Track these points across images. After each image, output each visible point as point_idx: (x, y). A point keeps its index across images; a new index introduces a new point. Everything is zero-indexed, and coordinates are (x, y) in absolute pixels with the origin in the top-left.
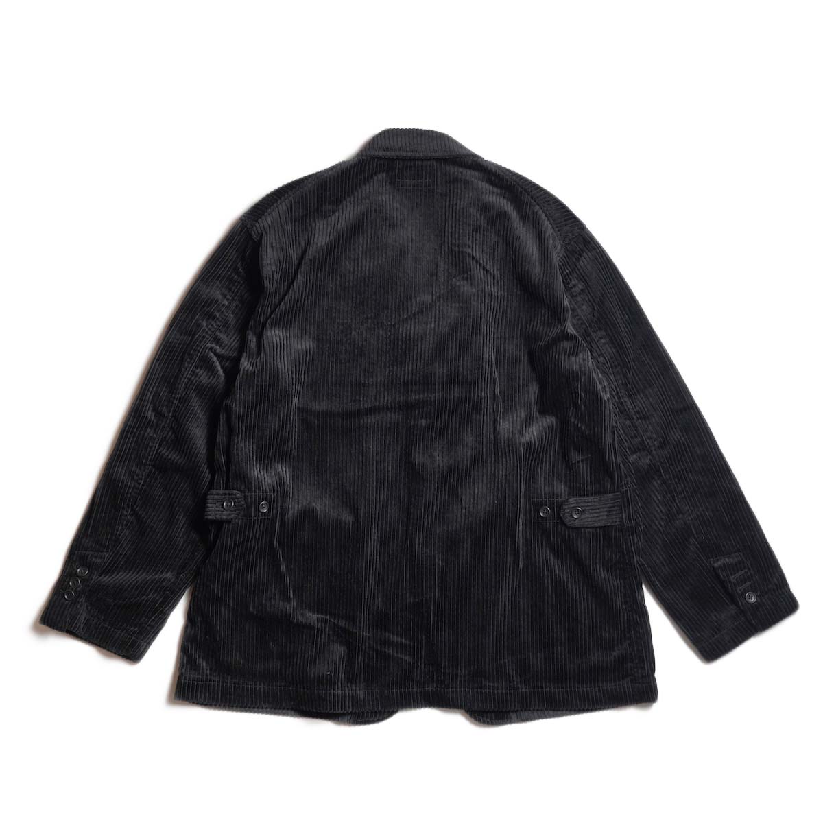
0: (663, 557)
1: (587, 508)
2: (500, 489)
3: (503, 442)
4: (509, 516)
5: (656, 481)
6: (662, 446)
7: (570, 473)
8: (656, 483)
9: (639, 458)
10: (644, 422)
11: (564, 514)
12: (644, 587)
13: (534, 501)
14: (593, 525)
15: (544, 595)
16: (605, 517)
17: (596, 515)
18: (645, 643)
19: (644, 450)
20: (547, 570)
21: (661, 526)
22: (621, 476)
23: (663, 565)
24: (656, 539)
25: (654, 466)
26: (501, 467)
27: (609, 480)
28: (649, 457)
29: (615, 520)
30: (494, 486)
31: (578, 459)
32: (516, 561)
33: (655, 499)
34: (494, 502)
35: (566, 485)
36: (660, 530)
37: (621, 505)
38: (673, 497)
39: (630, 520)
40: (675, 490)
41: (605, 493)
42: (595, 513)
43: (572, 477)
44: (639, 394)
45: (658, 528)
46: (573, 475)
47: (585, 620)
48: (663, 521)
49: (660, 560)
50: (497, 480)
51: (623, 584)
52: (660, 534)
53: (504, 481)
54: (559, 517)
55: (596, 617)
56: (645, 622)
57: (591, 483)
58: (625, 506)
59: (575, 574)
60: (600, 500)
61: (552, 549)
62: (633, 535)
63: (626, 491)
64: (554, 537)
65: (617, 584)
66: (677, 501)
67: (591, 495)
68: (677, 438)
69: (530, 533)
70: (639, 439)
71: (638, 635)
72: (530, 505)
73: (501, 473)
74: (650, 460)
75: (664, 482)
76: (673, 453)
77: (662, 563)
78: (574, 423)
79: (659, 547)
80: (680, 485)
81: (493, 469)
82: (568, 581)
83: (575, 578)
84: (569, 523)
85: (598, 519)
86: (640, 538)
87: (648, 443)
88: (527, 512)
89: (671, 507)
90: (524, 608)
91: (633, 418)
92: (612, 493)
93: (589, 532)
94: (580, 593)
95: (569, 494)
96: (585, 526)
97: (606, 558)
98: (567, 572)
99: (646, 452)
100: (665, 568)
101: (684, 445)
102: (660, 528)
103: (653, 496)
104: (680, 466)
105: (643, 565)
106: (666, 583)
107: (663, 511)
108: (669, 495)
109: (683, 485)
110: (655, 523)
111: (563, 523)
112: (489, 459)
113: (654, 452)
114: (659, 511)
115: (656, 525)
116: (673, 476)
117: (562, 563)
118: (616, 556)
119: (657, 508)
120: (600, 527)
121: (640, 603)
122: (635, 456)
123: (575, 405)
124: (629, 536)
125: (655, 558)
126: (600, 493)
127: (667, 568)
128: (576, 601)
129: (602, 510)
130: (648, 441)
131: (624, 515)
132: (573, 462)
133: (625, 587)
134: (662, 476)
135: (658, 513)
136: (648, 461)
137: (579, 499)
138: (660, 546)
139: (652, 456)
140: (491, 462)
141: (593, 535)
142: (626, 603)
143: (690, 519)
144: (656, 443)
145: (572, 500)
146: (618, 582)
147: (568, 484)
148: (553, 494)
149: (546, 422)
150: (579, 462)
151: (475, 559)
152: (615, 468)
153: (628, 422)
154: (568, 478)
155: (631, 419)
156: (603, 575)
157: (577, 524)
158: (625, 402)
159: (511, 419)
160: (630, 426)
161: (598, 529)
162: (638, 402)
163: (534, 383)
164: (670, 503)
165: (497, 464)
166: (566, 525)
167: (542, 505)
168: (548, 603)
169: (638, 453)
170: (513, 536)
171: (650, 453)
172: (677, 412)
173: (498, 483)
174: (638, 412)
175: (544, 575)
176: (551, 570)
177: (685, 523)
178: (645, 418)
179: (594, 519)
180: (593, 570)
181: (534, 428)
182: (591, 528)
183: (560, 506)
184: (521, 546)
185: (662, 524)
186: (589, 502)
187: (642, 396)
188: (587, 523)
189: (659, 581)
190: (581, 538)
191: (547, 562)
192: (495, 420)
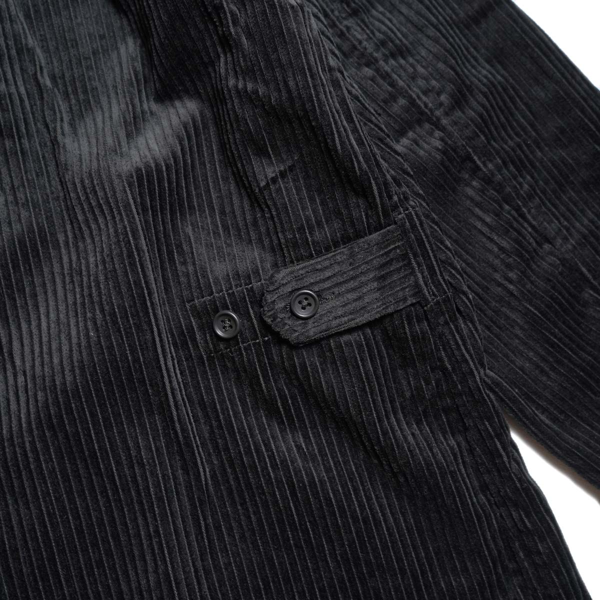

+ + + + + + +

WHAT IS BEING ASKED → Your task is to retype all the entries exactly and leave out any pictures.

RESULT FOR THIS EXERCISE →
Track these points across images. After each image, output each visible point as point_idx: (x, y). A point keeps its index across images; a new index introduces a new point. Everything is zero-indexed, and coordinates are (x, y) in absolute pixels with the origin in the top-left.
0: (663, 557)
1: (587, 508)
2: (500, 489)
3: (503, 442)
4: (509, 516)
5: (656, 481)
6: (662, 446)
7: (570, 473)
8: (656, 483)
9: (639, 458)
10: (644, 422)
11: (564, 514)
12: (644, 587)
13: (534, 501)
14: (593, 525)
15: (544, 595)
16: (605, 517)
17: (596, 515)
18: (645, 643)
19: (644, 450)
20: (547, 570)
21: (661, 526)
22: (621, 476)
23: (663, 565)
24: (656, 539)
25: (654, 466)
26: (501, 467)
27: (609, 480)
28: (649, 457)
29: (615, 520)
30: (494, 486)
31: (578, 459)
32: (516, 561)
33: (655, 499)
34: (494, 502)
35: (566, 485)
36: (660, 530)
37: (621, 505)
38: (673, 497)
39: (630, 520)
40: (675, 490)
41: (605, 493)
42: (595, 513)
43: (572, 477)
44: (639, 394)
45: (658, 528)
46: (573, 475)
47: (585, 620)
48: (663, 521)
49: (660, 560)
50: (497, 480)
51: (623, 584)
52: (660, 534)
53: (504, 481)
54: (559, 517)
55: (596, 617)
56: (645, 622)
57: (591, 483)
58: (625, 506)
59: (575, 574)
60: (600, 500)
61: (552, 549)
62: (633, 535)
63: (626, 491)
64: (554, 537)
65: (617, 584)
66: (677, 501)
67: (591, 495)
68: (677, 438)
69: (530, 533)
70: (639, 439)
71: (638, 635)
72: (530, 505)
73: (501, 473)
74: (650, 460)
75: (664, 482)
76: (673, 453)
77: (662, 563)
78: (574, 423)
79: (659, 547)
80: (680, 485)
81: (493, 469)
82: (568, 581)
83: (575, 578)
84: (569, 523)
85: (598, 519)
86: (640, 538)
87: (648, 443)
88: (527, 512)
89: (671, 507)
90: (524, 608)
91: (633, 418)
92: (612, 493)
93: (589, 532)
94: (580, 593)
95: (569, 494)
96: (585, 526)
97: (606, 558)
98: (567, 572)
99: (646, 452)
100: (665, 568)
101: (684, 445)
102: (660, 528)
103: (653, 496)
104: (680, 466)
105: (643, 565)
106: (666, 583)
107: (663, 511)
108: (669, 495)
109: (683, 485)
110: (655, 523)
111: (563, 523)
112: (489, 459)
113: (654, 452)
114: (659, 511)
115: (656, 525)
116: (673, 476)
117: (562, 563)
118: (616, 556)
119: (657, 508)
120: (600, 527)
121: (640, 603)
122: (635, 456)
123: (575, 405)
124: (629, 536)
125: (655, 558)
126: (600, 493)
127: (667, 568)
128: (576, 601)
129: (602, 510)
130: (648, 441)
131: (624, 515)
132: (573, 462)
133: (625, 587)
134: (662, 476)
135: (658, 513)
136: (648, 461)
137: (579, 499)
138: (660, 546)
139: (652, 456)
140: (491, 462)
141: (593, 535)
142: (626, 603)
143: (690, 519)
144: (656, 443)
145: (572, 500)
146: (618, 582)
147: (568, 484)
148: (553, 494)
149: (546, 422)
150: (579, 462)
151: (475, 559)
152: (615, 468)
153: (628, 422)
154: (568, 478)
155: (631, 419)
156: (603, 575)
157: (577, 524)
158: (625, 402)
159: (511, 419)
160: (630, 426)
161: (598, 529)
162: (638, 402)
163: (534, 383)
164: (670, 503)
165: (497, 464)
166: (566, 525)
167: (542, 505)
168: (548, 603)
169: (638, 453)
170: (513, 536)
171: (650, 453)
172: (677, 412)
173: (498, 483)
174: (638, 412)
175: (544, 575)
176: (551, 570)
177: (685, 523)
178: (645, 418)
179: (594, 519)
180: (593, 570)
181: (534, 428)
182: (591, 528)
183: (560, 506)
184: (521, 546)
185: (662, 524)
186: (589, 502)
187: (642, 396)
188: (587, 523)
189: (659, 581)
190: (581, 538)
191: (547, 562)
192: (495, 420)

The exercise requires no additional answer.